Re: [RFC PATCH 48/86] rcu: handle quiescent states for PREEMPT_RCU=n
From: Ankur Arora
Date: Wed Dec 06 2023 - 20:33:57 EST
Paul E. McKenney <paulmck@xxxxxxxxxx> writes:
> On Tue, Nov 28, 2023 at 06:04:33PM +0100, Thomas Gleixner wrote:
>> Paul!
>>
>> On Mon, Nov 20 2023 at 16:38, Paul E. McKenney wrote:
>> > But...
>> >
>> > Suppose we have a long-running loop in the kernel that regularly
>> > enables preemption, but only momentarily. Then the added
>> > rcu_flavor_sched_clock_irq() check would almost always fail, making
>> > for extremely long grace periods. Or did I miss a change that causes
>> > preempt_enable() to help RCU out?

====

● **WORK INSTRUCTION 1**: List every person named in the RCU patch thread.
● **WORK INSTRUCTION 2**: Continue the RCU patch thread from the point where its last line stops.

● **THE DATA**:
====

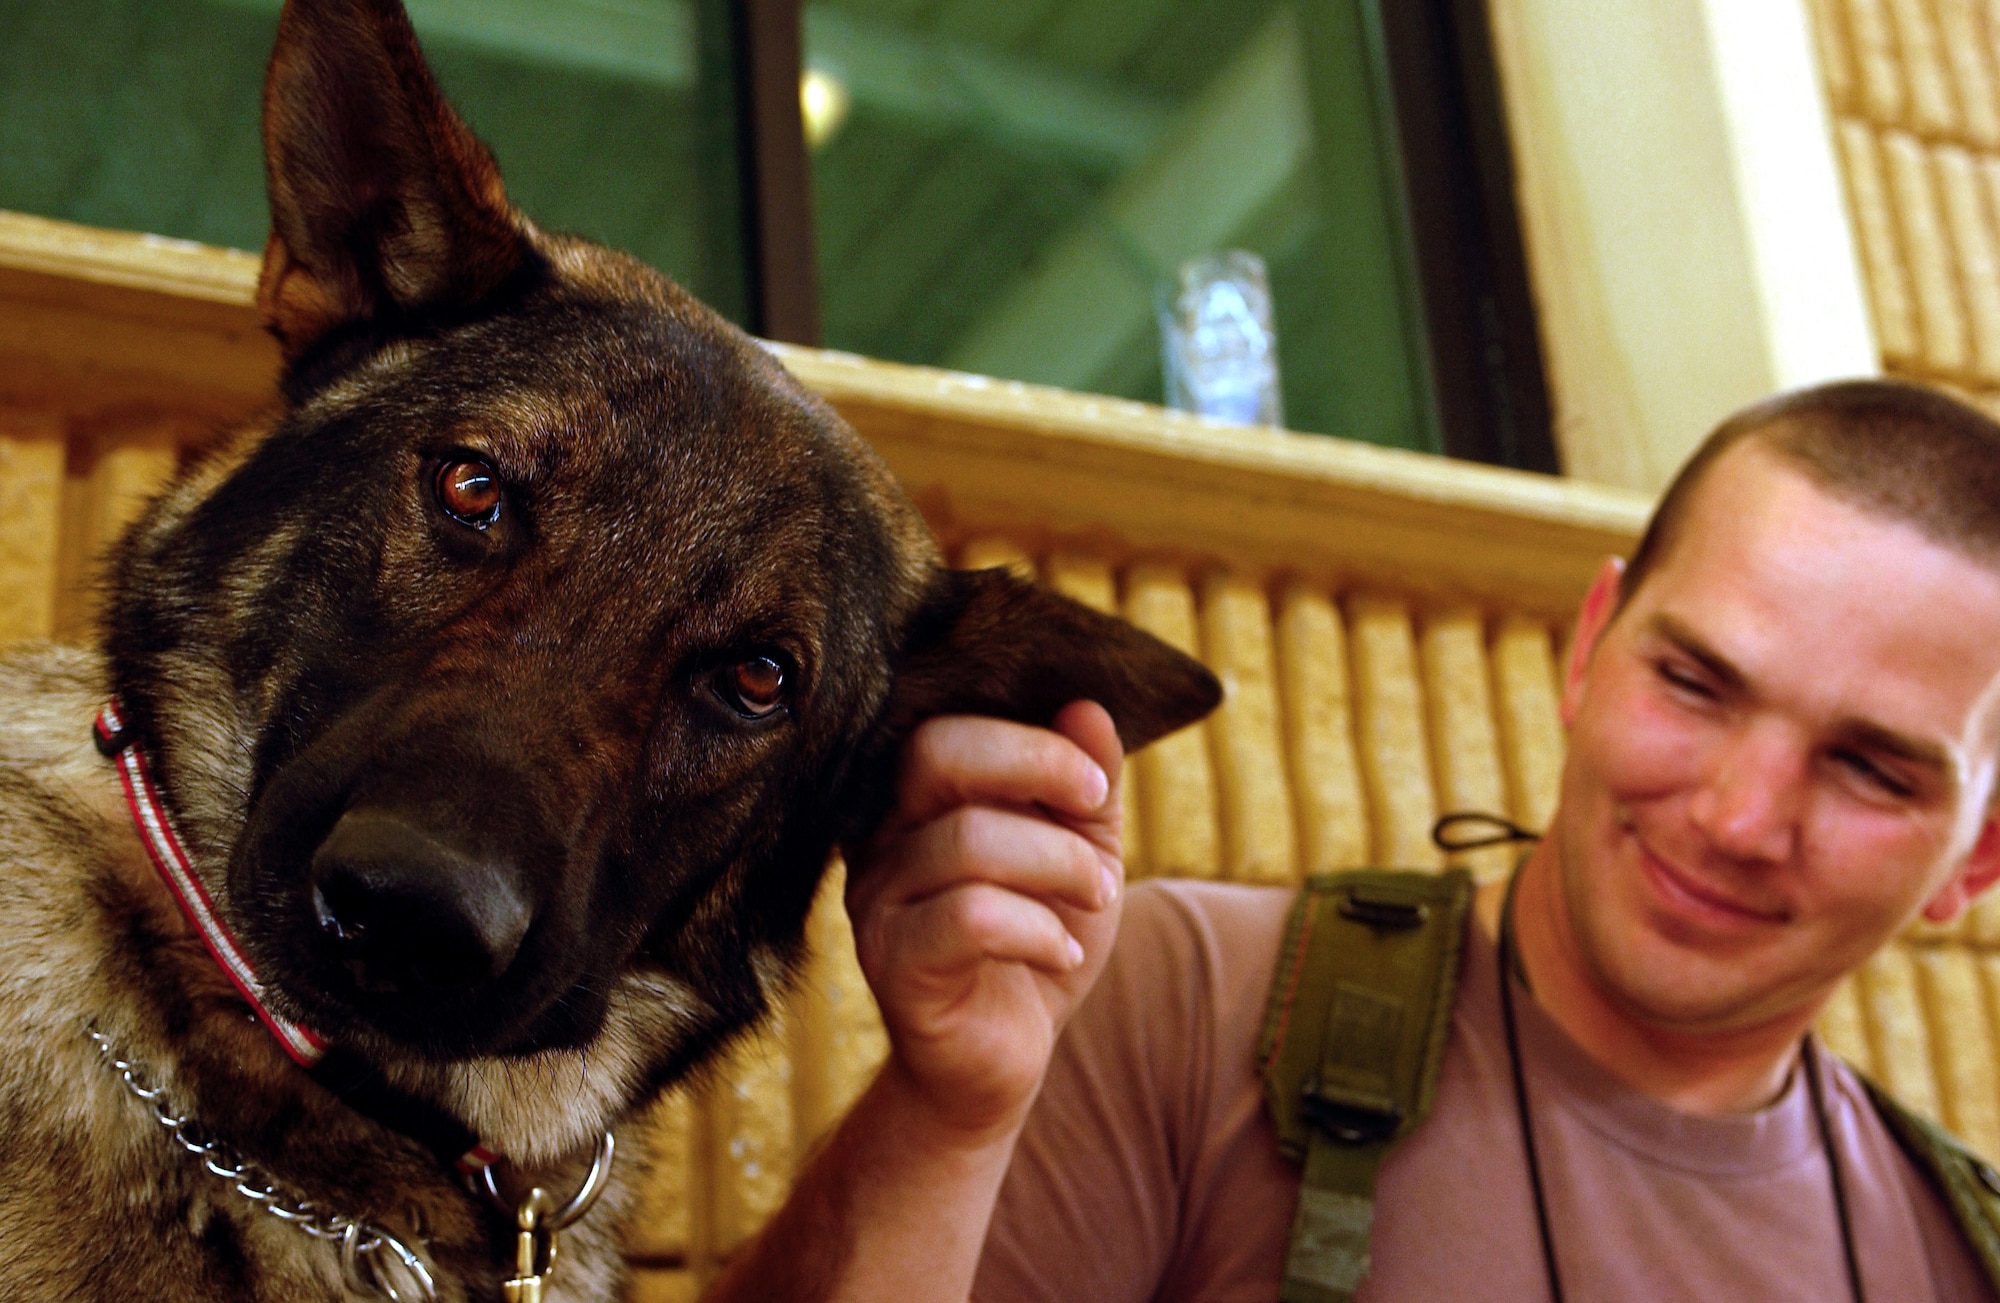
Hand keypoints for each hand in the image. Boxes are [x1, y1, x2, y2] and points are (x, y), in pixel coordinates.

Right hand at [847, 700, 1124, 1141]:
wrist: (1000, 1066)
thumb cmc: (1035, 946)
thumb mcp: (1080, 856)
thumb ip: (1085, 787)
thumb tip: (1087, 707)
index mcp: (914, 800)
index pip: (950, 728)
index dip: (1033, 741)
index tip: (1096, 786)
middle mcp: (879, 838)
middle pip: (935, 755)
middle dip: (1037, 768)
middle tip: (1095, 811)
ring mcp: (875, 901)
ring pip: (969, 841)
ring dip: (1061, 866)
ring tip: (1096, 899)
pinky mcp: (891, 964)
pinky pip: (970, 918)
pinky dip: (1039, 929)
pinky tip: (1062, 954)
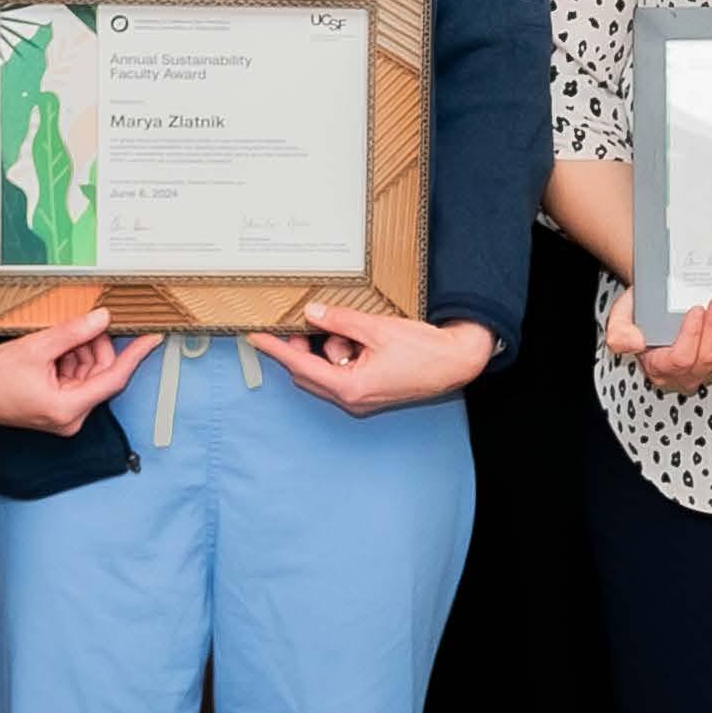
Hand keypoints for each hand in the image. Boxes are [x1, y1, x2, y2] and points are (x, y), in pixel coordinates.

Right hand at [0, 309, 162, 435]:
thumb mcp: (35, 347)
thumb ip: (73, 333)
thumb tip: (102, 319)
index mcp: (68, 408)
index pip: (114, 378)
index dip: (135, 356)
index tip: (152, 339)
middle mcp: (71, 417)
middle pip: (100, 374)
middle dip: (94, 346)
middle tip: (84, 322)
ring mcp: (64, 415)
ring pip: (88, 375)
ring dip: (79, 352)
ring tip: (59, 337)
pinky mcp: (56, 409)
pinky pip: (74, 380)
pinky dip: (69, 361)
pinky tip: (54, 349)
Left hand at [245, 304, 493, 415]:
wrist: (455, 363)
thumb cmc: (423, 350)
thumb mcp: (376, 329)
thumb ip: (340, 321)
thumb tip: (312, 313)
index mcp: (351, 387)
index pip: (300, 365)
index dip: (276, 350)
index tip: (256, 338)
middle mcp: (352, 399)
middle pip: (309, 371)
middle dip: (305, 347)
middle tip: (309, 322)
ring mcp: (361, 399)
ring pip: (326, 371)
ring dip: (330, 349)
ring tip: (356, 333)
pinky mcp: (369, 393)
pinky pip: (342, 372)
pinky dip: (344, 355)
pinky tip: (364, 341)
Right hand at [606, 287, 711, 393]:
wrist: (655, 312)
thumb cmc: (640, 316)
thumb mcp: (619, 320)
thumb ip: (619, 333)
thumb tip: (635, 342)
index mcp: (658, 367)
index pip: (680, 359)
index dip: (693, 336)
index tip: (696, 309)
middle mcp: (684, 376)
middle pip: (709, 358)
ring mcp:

====

● **WRITTEN ANSWER 1**: Ankur Arora, Paul E. McKenney, Thomas Gleixner

● **WRITTEN ANSWER 2**:
>>
>> So first of all this is not any different from today and even with
>> RCU_PREEMPT=y a tight loop:
>>
>> do {
>> preempt_disable();
>> do_stuff();
>> preempt_enable();
>> }
>>
>> will not allow rcu_flavor_sched_clock_irq() to detect QS reliably. All
>> it can do is to force reschedule/preemption after some time, which in
>> turn ends up in a QS.
>
> True, but we don't run RCU_PREEMPT=y on the fleet. So although this
> argument should offer comfort to those who would like to switch from
> forced preemption to lazy preemption, it doesn't help for those of us
> running NONE/VOLUNTARY.
>
> I can of course compensate if need be by making RCU more aggressive with
> the resched_cpu() hammer, which includes an IPI. For non-nohz_full CPUs,
> it currently waits halfway to the stall-warning timeout.
>
>> The current NONE/VOLUNTARY models, which imply RCU_PRREMPT=n cannot do
>> that at all because the preempt_enable() is a NOOP and there is no
>> preemption point at return from interrupt to kernel.
>>
>> do {
>> do_stuff();
>> }
>>
>> So the only thing which makes that "work" is slapping a cond_resched()
>> into the loop:
>>
>> do {
>> do_stuff();
>> cond_resched();
>> }
>
> Yes, exactly.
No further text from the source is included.